After looking closely at the program, it is clear that increasing the income limit is unnecessary, but using a figure less than the 220% Milwaukee figure would at least meet a number of essential criteria for study participants: 1) The program would remain low-income; 2) A modest increase is more likely to assure that genuine hardship cases are addressed; 3) Federal law resolutely forbids relaxation for hardship of any kind for millions of low-income families who receive comparable education grants, such as Head Start and Pell grants, not to mention those who depend on much more vital programs, such as food stamps and public housing, who must adhere to strict earn-out requirements, regardless of the reason, or leave these programs; 4) Even a modest increase will displace some legitimately 185% of poverty families, and a greater increase will have an undeniably unfair effect on even more low-income families; 5) The study would be more protected by a more modest increase than by allowing most over-income families to be compared with legitimately low-income families and treatment groups; 6) The religious schools in the District have many families with incomes that match the 300% proposal and below, and a substantial increase would be unfair to low and modest income families struggling on their own to send their children to these schools with family incomes of $39,600 for a family of two, $49,800 for a family of three, and $60,000 for a family of four.

After an amicable meeting with Washington Scholarship Fund representatives, I began my study with a bias toward some increase to protect the integrity of the evaluation.
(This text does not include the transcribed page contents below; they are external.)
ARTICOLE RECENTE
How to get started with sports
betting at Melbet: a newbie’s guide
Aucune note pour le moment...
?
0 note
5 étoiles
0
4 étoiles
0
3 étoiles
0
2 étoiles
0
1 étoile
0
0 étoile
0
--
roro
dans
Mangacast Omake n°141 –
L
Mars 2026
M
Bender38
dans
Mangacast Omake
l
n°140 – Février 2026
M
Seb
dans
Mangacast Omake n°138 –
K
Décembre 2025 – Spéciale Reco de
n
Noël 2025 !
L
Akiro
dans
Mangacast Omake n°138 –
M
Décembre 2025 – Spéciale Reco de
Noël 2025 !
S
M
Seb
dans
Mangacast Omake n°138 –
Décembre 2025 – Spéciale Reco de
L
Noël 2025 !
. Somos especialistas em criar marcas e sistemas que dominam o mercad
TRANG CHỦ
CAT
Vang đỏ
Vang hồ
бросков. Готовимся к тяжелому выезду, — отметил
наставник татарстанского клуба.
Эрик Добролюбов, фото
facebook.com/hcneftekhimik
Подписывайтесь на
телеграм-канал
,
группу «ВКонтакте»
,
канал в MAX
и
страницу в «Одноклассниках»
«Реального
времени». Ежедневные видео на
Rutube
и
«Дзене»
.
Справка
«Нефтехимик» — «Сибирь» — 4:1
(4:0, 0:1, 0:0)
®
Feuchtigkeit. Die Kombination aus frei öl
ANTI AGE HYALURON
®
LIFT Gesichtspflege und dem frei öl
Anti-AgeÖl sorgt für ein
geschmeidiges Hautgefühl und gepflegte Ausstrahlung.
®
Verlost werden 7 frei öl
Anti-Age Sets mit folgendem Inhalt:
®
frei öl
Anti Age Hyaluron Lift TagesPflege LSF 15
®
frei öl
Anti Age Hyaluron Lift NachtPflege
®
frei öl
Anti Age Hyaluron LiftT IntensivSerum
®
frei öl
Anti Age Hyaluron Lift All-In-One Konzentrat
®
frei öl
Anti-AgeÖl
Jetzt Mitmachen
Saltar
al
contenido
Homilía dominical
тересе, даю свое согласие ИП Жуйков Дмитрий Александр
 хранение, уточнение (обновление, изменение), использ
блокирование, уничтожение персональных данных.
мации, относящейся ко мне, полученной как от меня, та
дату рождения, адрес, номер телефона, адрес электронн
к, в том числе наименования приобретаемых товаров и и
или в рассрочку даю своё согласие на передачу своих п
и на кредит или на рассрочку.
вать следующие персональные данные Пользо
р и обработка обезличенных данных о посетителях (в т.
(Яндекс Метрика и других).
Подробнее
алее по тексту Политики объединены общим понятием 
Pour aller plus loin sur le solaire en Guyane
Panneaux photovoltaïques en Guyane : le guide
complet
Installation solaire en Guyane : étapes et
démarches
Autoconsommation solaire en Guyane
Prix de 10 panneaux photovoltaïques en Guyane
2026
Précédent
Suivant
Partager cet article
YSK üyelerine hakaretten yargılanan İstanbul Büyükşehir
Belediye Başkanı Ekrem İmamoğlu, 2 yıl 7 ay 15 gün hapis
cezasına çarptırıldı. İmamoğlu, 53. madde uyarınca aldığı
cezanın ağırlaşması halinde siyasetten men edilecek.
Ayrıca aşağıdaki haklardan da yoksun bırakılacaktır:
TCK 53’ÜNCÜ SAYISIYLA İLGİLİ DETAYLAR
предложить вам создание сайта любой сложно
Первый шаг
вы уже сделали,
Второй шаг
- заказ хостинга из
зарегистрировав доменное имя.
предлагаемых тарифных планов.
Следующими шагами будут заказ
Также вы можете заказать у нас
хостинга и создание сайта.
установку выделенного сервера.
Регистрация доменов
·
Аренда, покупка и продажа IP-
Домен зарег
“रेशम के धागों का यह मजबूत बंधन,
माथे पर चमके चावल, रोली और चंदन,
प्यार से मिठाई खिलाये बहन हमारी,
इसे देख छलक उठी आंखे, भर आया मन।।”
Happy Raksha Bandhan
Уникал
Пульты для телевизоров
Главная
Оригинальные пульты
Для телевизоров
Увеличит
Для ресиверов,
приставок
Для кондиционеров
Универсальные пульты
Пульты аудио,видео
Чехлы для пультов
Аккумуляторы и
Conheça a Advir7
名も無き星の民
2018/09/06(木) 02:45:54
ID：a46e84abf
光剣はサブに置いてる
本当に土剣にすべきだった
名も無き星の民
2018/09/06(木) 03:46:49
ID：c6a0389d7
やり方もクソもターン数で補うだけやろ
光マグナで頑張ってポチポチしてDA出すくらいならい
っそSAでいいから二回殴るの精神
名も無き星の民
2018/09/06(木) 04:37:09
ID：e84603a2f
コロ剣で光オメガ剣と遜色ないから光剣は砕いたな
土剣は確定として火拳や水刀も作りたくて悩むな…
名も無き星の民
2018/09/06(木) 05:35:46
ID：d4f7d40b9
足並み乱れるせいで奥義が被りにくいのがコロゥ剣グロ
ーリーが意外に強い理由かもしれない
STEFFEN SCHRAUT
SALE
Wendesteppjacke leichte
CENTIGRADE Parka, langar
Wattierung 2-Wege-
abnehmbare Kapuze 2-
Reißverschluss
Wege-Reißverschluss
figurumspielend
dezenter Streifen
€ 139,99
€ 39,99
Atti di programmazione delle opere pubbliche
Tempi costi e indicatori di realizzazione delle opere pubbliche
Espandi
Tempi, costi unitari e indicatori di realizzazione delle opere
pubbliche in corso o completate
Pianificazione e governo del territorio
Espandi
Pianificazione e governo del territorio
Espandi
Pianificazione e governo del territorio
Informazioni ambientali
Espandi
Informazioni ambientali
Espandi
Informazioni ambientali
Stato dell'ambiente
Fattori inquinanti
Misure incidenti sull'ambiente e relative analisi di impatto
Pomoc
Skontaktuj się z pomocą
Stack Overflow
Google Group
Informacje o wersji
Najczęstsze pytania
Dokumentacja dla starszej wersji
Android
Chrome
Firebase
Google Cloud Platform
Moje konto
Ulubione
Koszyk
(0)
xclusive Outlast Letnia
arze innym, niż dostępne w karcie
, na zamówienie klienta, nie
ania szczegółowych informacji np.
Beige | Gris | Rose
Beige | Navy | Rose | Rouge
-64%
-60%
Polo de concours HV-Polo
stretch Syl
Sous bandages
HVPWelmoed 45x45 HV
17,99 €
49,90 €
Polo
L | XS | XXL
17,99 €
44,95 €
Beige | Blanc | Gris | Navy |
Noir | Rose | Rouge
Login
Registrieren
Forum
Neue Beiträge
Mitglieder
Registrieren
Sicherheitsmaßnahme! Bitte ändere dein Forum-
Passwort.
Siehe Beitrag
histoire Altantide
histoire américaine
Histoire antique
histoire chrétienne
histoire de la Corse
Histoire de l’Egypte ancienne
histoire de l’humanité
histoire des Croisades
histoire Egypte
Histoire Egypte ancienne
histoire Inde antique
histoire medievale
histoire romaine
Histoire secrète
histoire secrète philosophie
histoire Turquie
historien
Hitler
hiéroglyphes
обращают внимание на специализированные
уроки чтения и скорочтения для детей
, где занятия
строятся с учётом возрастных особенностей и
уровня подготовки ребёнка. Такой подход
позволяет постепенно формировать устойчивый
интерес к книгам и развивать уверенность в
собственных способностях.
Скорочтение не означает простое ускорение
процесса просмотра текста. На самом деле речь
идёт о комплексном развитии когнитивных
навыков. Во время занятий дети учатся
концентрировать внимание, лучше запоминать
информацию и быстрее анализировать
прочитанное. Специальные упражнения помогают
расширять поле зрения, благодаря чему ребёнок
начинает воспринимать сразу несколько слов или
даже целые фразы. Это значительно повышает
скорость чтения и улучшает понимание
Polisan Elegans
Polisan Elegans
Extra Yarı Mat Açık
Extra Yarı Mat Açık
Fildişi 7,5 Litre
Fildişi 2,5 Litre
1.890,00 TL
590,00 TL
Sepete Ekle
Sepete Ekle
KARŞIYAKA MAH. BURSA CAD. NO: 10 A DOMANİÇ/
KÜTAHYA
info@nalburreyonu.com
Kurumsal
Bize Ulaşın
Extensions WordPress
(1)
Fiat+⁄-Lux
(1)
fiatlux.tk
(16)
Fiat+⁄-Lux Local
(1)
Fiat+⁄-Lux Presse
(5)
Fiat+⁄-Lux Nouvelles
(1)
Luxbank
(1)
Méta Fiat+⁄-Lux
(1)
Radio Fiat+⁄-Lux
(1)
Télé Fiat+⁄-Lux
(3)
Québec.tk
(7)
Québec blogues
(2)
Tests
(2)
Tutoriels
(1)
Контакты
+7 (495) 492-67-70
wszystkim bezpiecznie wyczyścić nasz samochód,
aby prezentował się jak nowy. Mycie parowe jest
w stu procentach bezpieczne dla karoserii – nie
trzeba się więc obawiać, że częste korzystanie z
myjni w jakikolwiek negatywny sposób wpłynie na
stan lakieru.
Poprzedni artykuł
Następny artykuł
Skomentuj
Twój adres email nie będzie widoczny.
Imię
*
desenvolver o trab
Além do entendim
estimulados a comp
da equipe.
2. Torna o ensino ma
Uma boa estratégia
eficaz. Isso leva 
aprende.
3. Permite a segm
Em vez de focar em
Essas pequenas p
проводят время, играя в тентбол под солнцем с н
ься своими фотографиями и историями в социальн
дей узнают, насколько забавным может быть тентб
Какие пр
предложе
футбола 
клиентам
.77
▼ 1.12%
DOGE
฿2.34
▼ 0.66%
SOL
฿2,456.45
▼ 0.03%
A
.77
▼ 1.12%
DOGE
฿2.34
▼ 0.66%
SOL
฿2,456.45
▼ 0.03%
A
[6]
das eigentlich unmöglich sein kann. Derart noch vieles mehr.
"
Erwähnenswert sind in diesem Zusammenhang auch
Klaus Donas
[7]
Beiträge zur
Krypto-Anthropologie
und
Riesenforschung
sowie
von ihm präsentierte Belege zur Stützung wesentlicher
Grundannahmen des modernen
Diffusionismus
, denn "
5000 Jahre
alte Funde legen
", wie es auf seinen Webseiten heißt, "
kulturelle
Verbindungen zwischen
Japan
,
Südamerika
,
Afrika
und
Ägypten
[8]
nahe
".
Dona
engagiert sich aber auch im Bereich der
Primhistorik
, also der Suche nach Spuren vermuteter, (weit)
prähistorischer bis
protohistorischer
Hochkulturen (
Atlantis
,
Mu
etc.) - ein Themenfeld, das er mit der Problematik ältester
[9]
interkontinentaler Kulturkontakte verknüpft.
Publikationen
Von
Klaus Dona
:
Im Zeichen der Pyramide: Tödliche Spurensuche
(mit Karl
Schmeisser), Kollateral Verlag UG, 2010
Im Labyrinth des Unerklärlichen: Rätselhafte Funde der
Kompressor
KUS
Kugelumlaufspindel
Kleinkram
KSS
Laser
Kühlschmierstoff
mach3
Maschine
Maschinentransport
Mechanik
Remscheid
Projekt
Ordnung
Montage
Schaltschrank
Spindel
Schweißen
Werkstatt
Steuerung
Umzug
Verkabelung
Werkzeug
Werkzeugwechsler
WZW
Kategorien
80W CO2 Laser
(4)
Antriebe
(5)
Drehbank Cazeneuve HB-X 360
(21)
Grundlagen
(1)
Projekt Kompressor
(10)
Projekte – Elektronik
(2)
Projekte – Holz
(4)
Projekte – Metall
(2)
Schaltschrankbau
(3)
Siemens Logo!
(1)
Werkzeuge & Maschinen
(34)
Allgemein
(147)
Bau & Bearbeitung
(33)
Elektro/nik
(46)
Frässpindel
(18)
However, we found that the evaluation would be harmed not saved by a substantial increase in the income limit because the outcome would be skewed by reflecting substantial numbers of upwardly mobile, modest income families. We found that the study, as now structured, would have children sufficient in numbers to do a valid evaluation. We found that this study, like any well-developed and competent study of this kind, always assumes it must adjust to conditions that arise, and that this study is already making such adjustments. For example, the District changed its required testing regimen and that change is being accommodated.

I do not believe that a serious and substantial income change to a novel and inherently uncontroversial program can be made simply to capture as many students as possible while continuing to claim that the D.C. program is a study on the effects of federally funded private school vouchers on low-income children. For the reasons discussed in this letter, in my letter to you of July 7th and in the request made by Senator Kennedy and me for a GAO study of the program, I have sought a principled way to confront the dilemma you raise. I believe no change is necessary because a well structured and valid study would contemplate the income changes that have occurred and would adjust for them.

As always, I would be happy to discuss the matter further with you. I will try to reach you today.